Увидев недоумение на лицах слушателей, Наум Соломонович попросил вторую чашку и обстоятельно начал.
– Это старинная песня русских людей, которых запрягали тащить груженые баржи по великой русской реке Волге…
– Заместо собак, что ли? – спросил Кулил.
– Вот именно! – Наум Соломонович поднял обкуренный палец. – Эти люди назывались бурлаками. Они тащили баржи и пели…
– Да как можно тащить лодку да еще при этом и петь? – недоуменно спросил Кагье.
– А разве, когда вы вытаскиваете вельбот или тащите моржа на берег, не поете? – возразил Дунаевский.
– Какая песня? – отозвался Кулил. – Мы кричим, чтобы легче было.
– Вот и песня родилась из первоначального крика, – веско объявил Дунаевский. – Этот самый "эй, ухнем" и есть переведенный на русский язык чукотский "то-гок"!
– Интересно, – вежливо сказал Кагье, явно не удовлетворенный объяснениями учителя.

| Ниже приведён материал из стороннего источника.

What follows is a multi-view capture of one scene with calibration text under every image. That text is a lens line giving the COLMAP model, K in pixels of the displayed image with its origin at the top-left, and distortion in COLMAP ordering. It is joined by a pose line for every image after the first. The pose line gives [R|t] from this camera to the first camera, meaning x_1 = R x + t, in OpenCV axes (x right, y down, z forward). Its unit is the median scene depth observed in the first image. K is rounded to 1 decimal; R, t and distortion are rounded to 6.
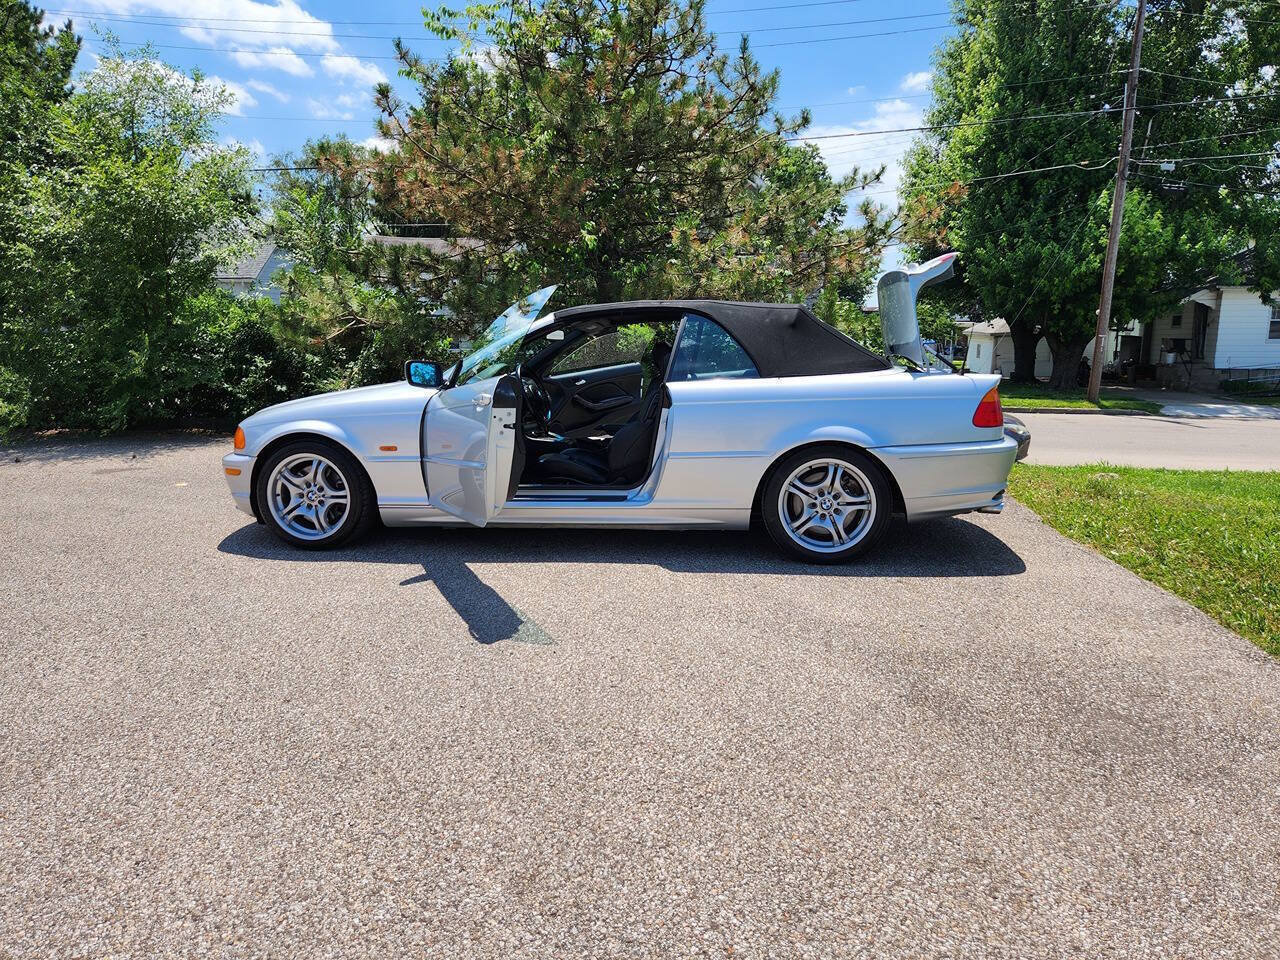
lens RADIAL K [[856.3, 0, 626.4], [0, 856.3, 475.6], [0, 0, 1]] dist [0.063204, -0.052432]
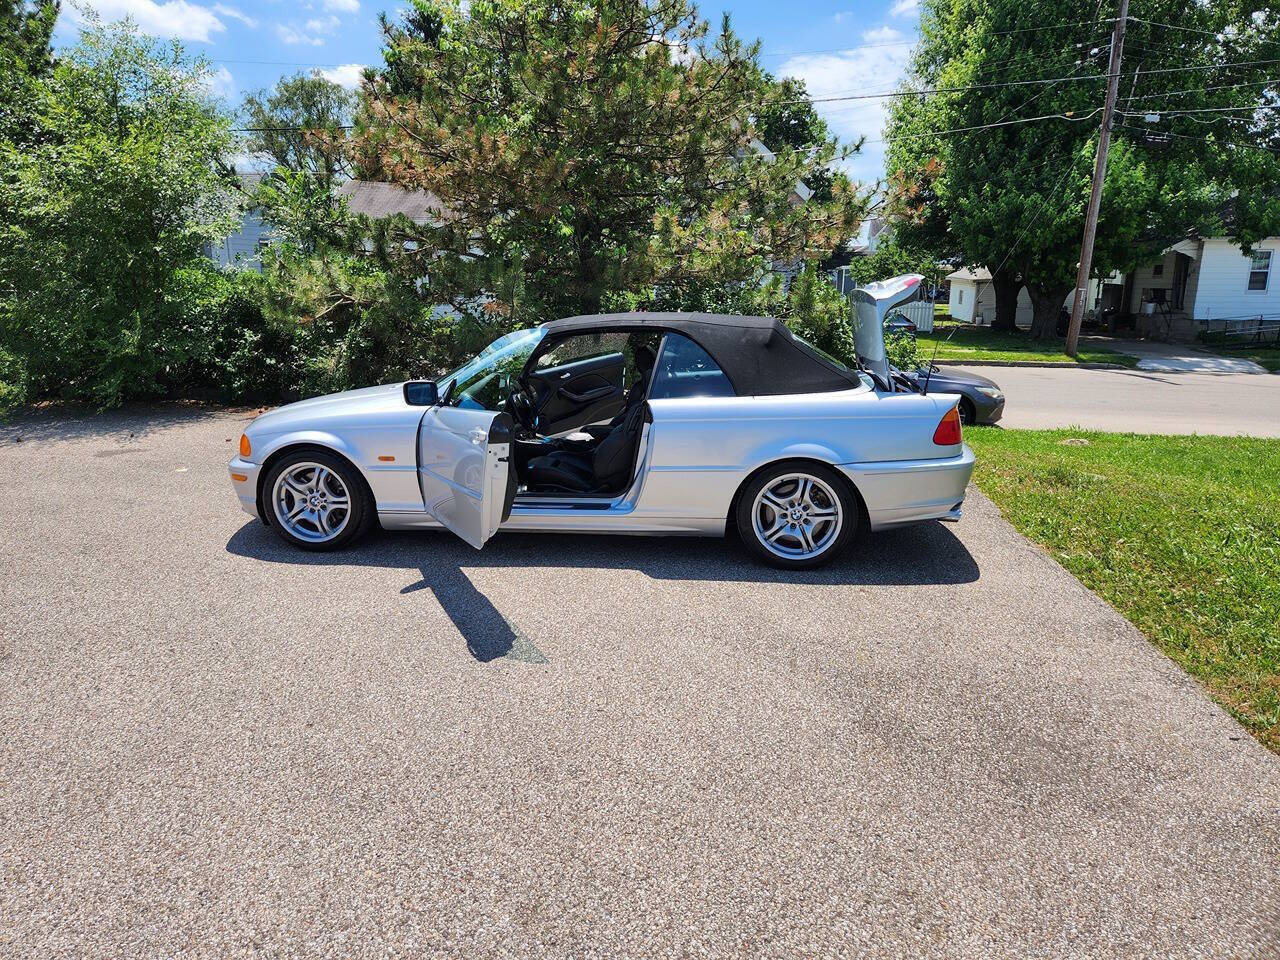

В той песне, которую Дунаевский назвал "песней трудящихся", было нечто большее, чем первоначальный крик. Я видел по лицам своих земляков, что и они тоже почувствовали что-то особенное, доходящее до самых глубин души. Мелодия "Дубинушки" была глубже, содержательнее простых слов, что, в общем-то, является свойством большинства русских песен. В мелодии выражалось то, что нельзя было сказать словами. Музыка служила не доя организации слов, не стержнем, на который нанизывался поэтический текст, а сама несла ту нагрузку, которая и оказывала влияние на слушателей или на поющего.
С этого тихого вечера, запомнившегося звуками русской песни в яранге Кагье, у меня началось особое отношение к русской музыке. Я дружил с Тымнэвакатом, мы даже сидели за одной партой, и это обстоятельство облегчило мне доступ к заветному патефону. Единственное затруднение было в том, что не было иголок, и, прежде чем ставить пластинку на даек, нам приходилось подолгу точить крохотные иголки на древнем точильном камне, на котором правил свой охотничий нож, китовый гарпун и жало копья сам Кагье.